Publié le 28/09/2020 par Equipe Eco121 / Lecture libre / Temps estimé: 2 minutes

“La résilience n’est pas innée, elle se cultive et se développe.”
“La résilience n’est pas innée, elle se cultive et se développe.”

Chers lecteurs, j’écris ces quelques lignes en plein mois d’août. La crise sanitaire est partie pour durer, et nos politiques, largement relayés par les journalistes nous préparent à la perspective d’une crise économique massive et profonde. La grande majorité d’entre nous va être ou est déjà fortement impactée dans la vie professionnelle. Deux options s’offrent à nous, subir et souffrir, pas très enthousiasmant. Ou agir et vivre, un peu plus énergisant !

Bien sûr, nous ne sommes pas tous égaux, pas tous dotés des mêmes atouts pour naviguer en eaux troubles.

Nous avons cependant tous accès à la résilience. Nos parcours de vie, notre éducation, notre personnalité nous dotent d’une capacité à entrer en résilience. Celle-ci est différente d’une personne à l’autre. Ce qui est rafraîchissant, ce qui doit nous inciter à nous mettre en action, c’est que nous avons tous le pouvoir de la développer !

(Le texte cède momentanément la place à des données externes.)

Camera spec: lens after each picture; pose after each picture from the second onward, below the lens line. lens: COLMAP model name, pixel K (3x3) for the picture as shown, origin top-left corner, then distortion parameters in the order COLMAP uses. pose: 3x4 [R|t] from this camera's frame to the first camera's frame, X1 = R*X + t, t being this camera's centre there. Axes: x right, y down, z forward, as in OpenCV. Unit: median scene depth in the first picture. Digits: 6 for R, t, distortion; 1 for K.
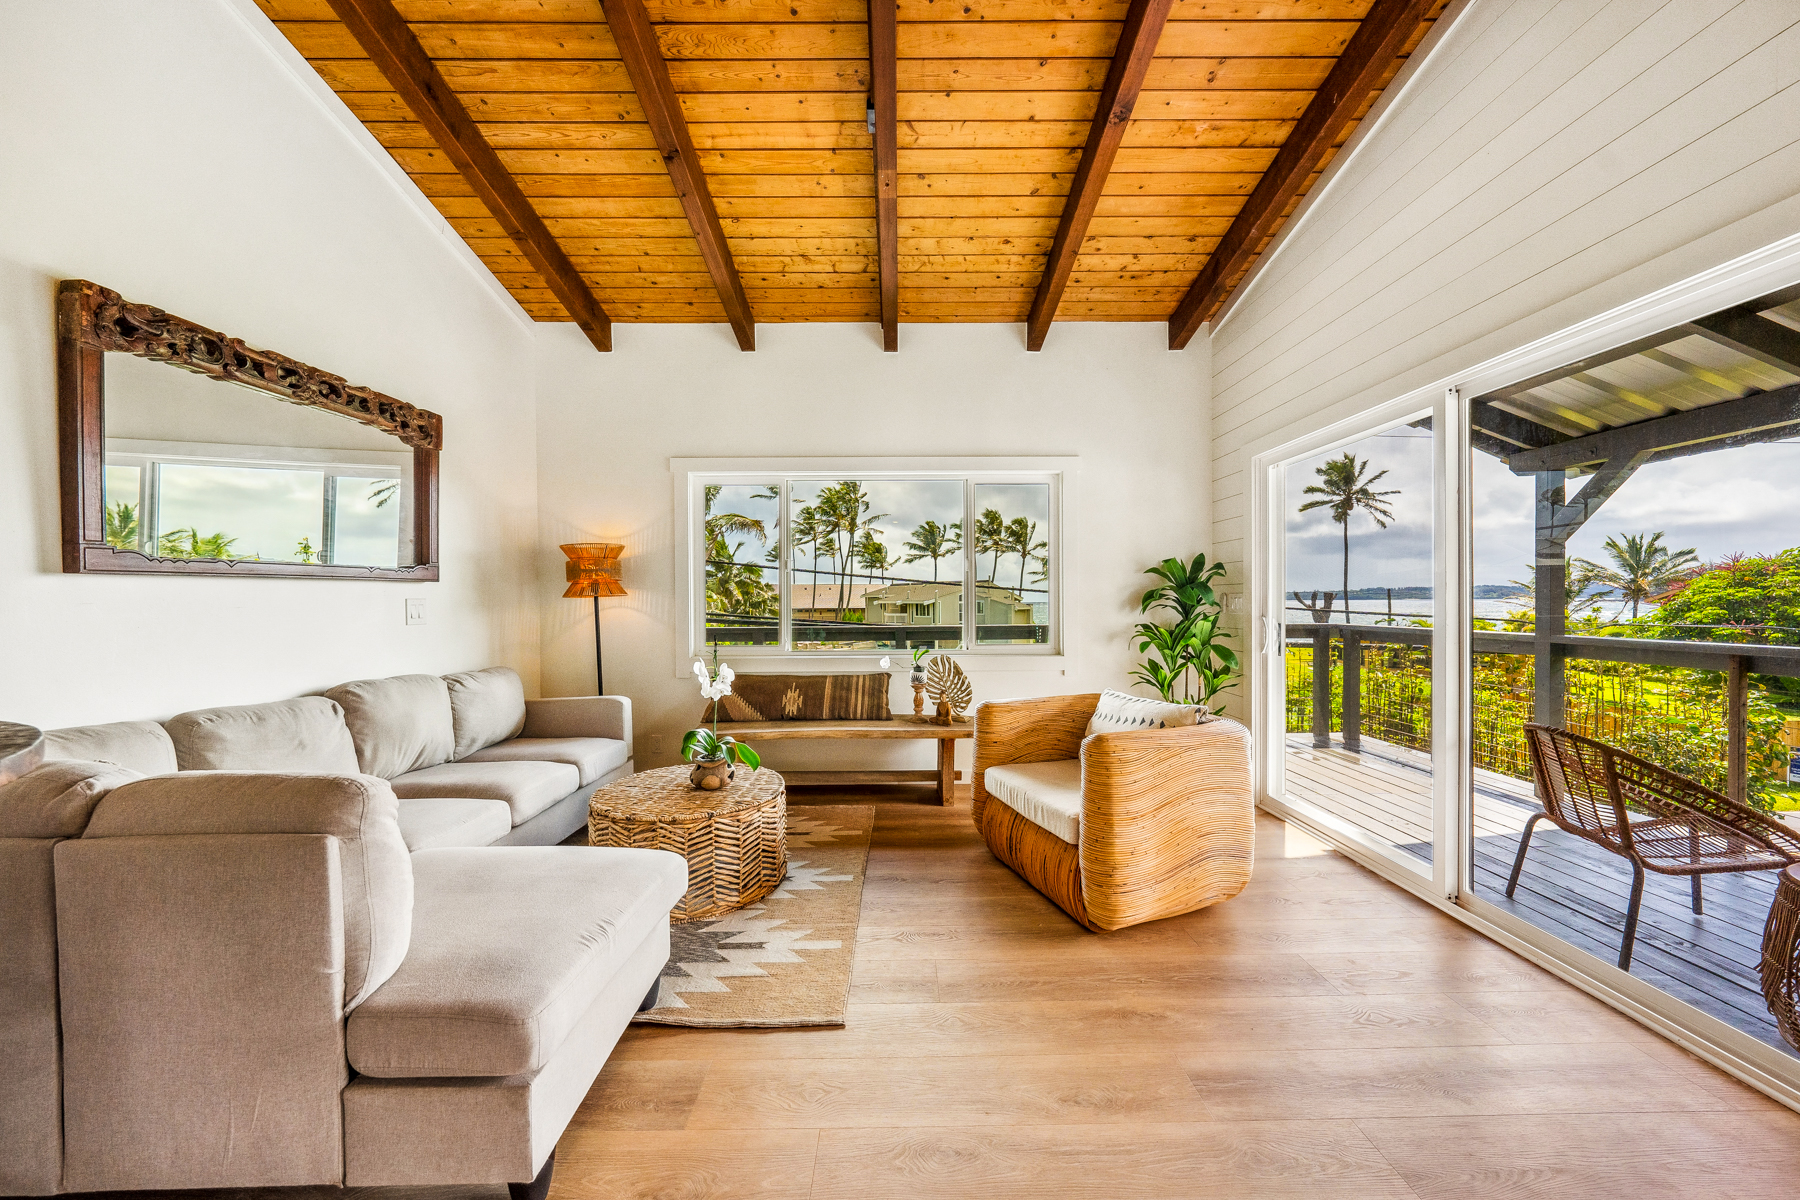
lens RADIAL K [[624.4, 0, 901.5], [0, 624.4, 610.2], [0, 0, 1]] dist [-0.002564, -0.000185]
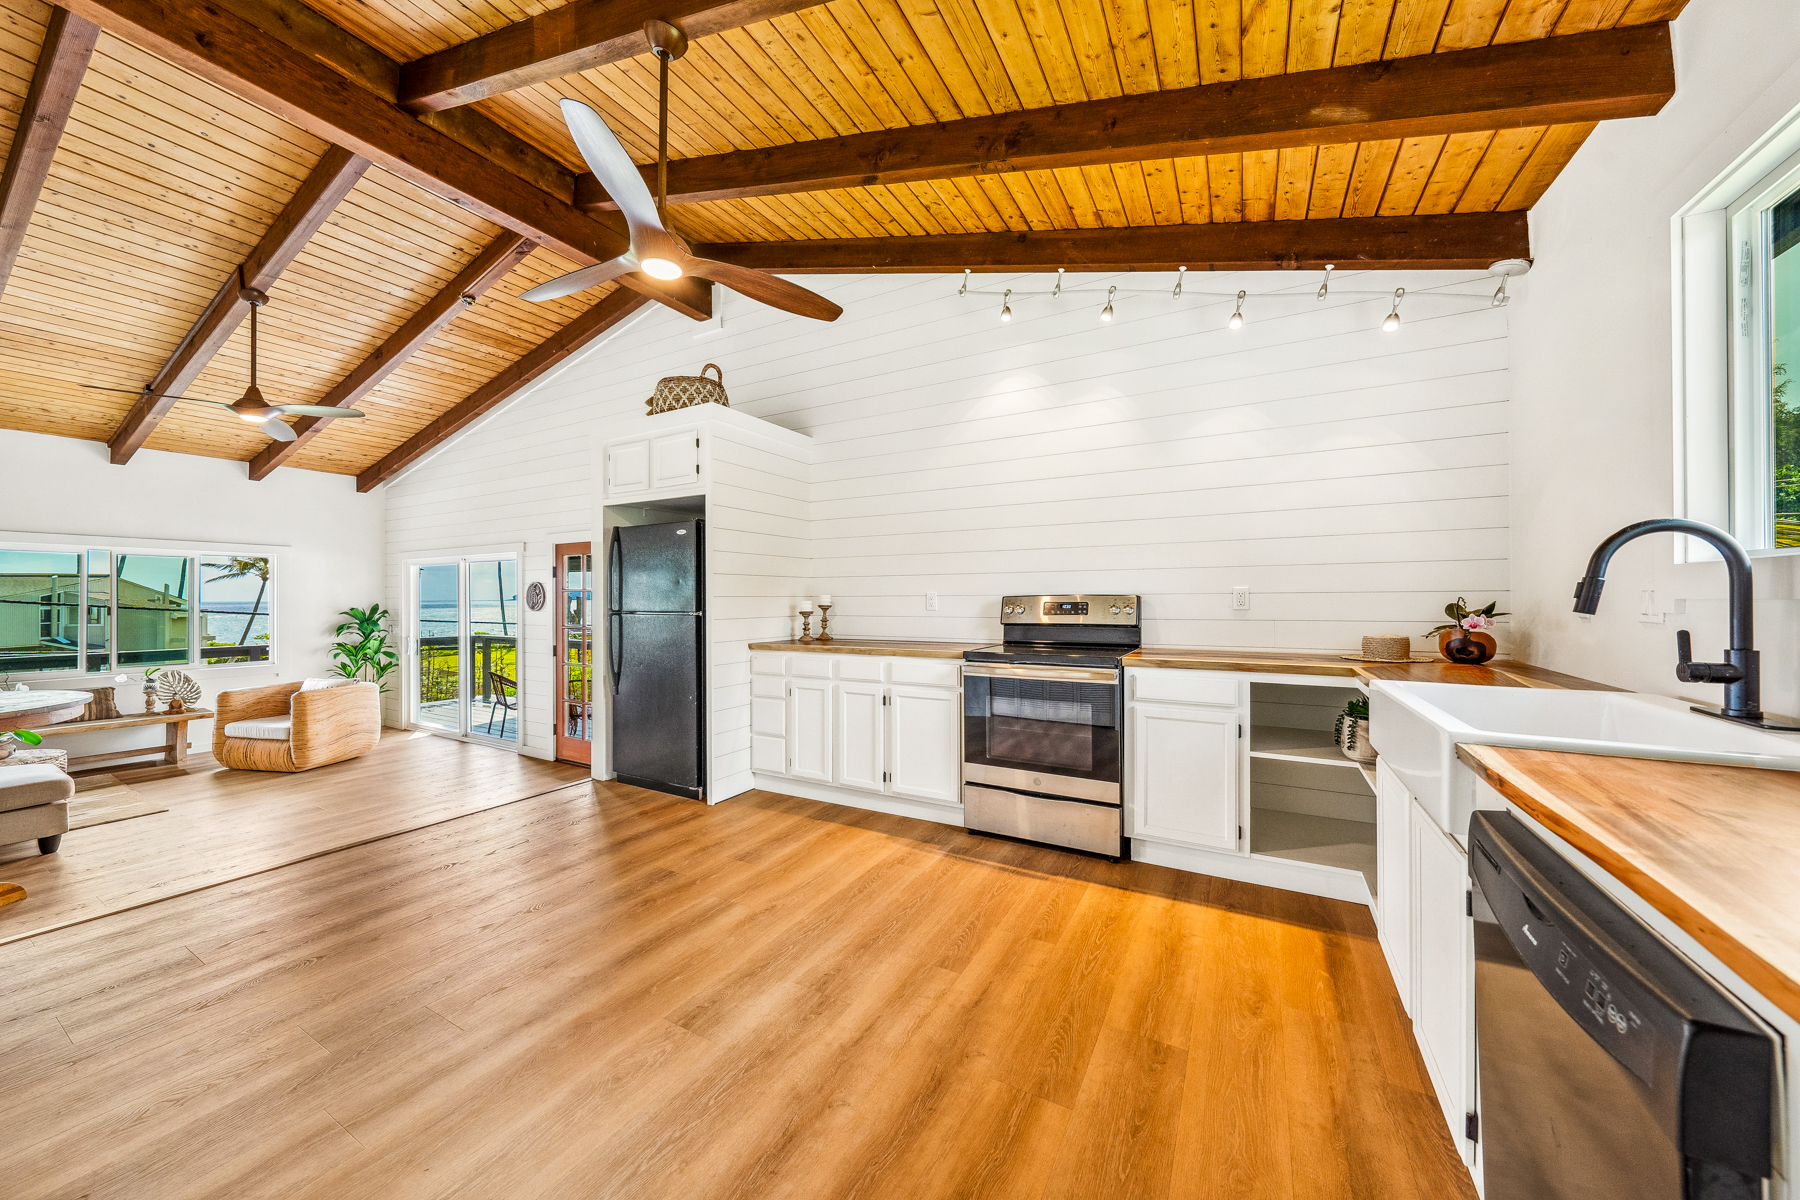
lens RADIAL K [[624.4, 0, 902.4], [0, 624.4, 595.4], [0, 0, 1]] dist [-0.002564, -0.000185]
pose [[0.492542, 0.009410, 0.870238, -0.406804], [0.010522, 0.999804, -0.016766, -0.073927], [-0.870225, 0.017414, 0.492346, -1.414497]]
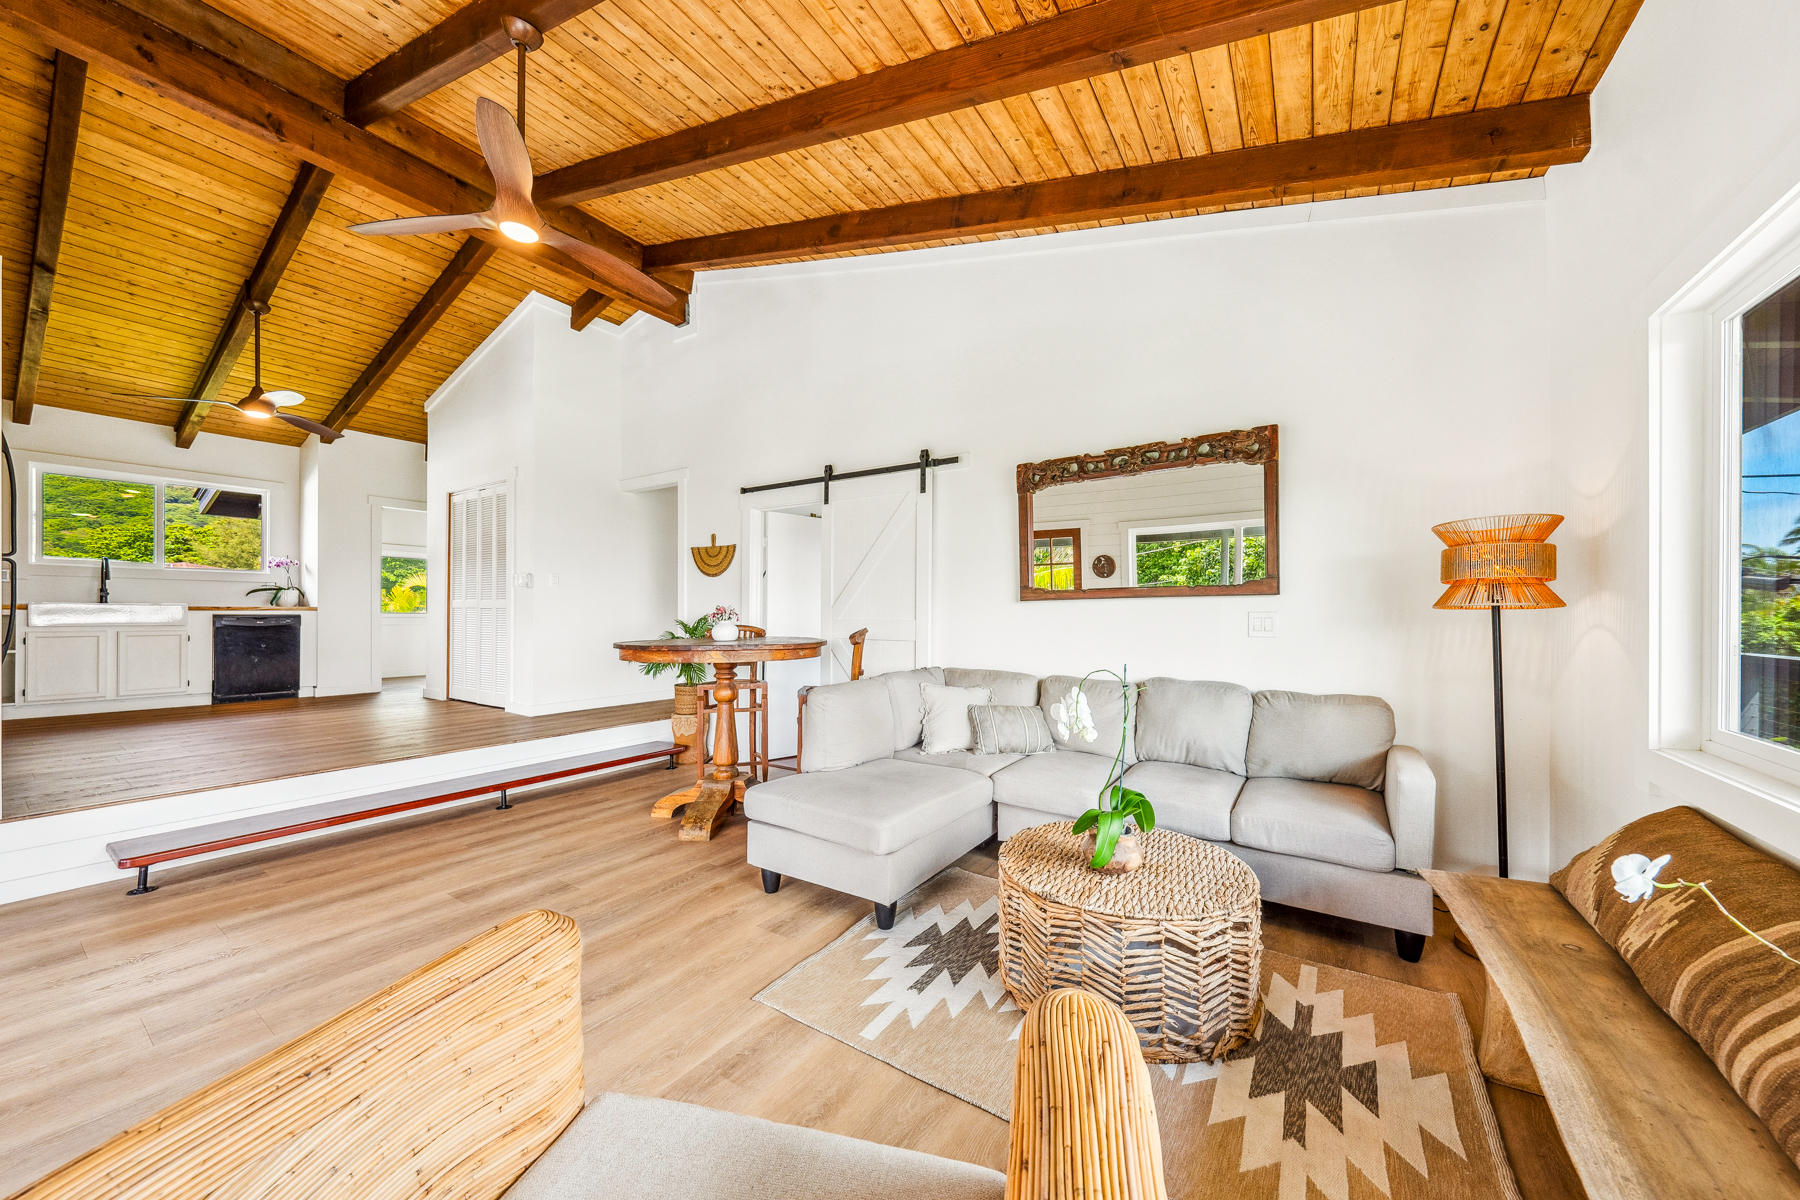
lens RADIAL K [[624.4, 0, 910.8], [0, 624.4, 616.1], [0, 0, 1]] dist [-0.002564, -0.000185]
pose [[-0.547978, 0.010402, -0.836428, 0.327106], [-0.008926, 0.999793, 0.018281, -0.020492], [0.836445, 0.017484, -0.547772, 0.882906]]
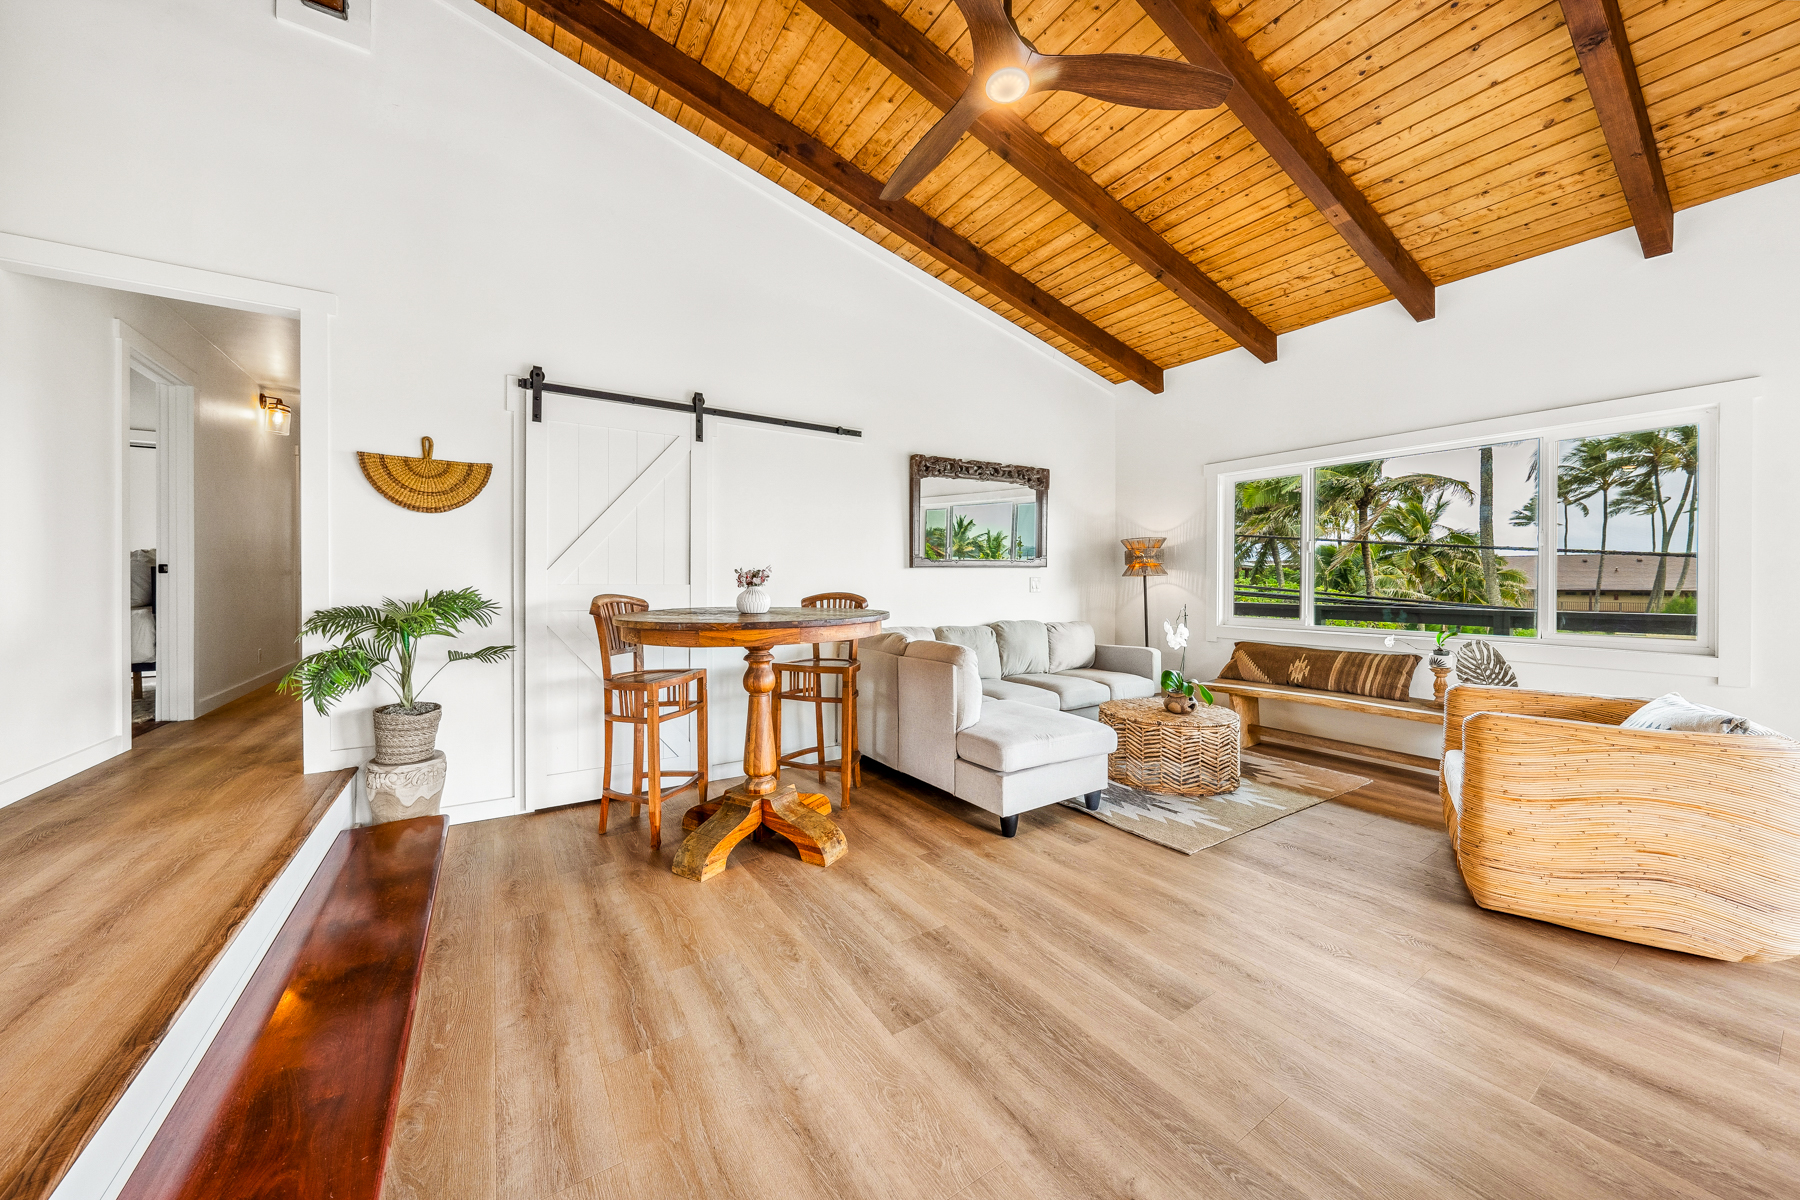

A ce propos, qu’est-ce donc que la résilience ? C’est l’aptitude d'un individu à se construire et à vivre de manière satisfaisante en dépit de circonstances traumatiques. C’est également la capacité d'un écosystème, d'un biotope ou d'un groupe d'individus (population, espèce) à se rétablir après une perturbation extérieure (incendie, tempête, licenciement, etc.). Alors oui, la résilience va être particulièrement utile dans les mois à venir, dans les conditions économiques que nous traversons désormais.

La résilience n’est pas innée, elle se cultive et se développe. En quelques mots, en voici le processus. Tout d’abord accepter que l’échec ne soit pas une fatalité, ne pas tomber dans l’abattement et le syndrome Caliméro. Je vis un échec ? Et alors ? Le succès sera pour bientôt !

Savoir changer de paradigme, de regard sur des situations désagréables ou difficiles. Ne pas culpabiliser, ne pas jalouser. Accepter que l’autre puisse être meilleur que soi, développer un état d’esprit positif et combatif. Ne pas s’enfermer dans une posture de victime. A nouveau, que faisons-nous de nos échecs ? Un prétexte à se lamenter ou une opportunité à apprendre et à rebondir ? Enfin, l’hygiène de vie, qu’elle soit physique ou psychique, est un facteur essentiel. Prendre soin de soi, au sens propre comme au figuré, favorise la capacité de rebond, dans les intentions et dans les actes. L’important n’est pas ce qui nous arrive, mais ce que nous faisons avec ce qui nous arrive.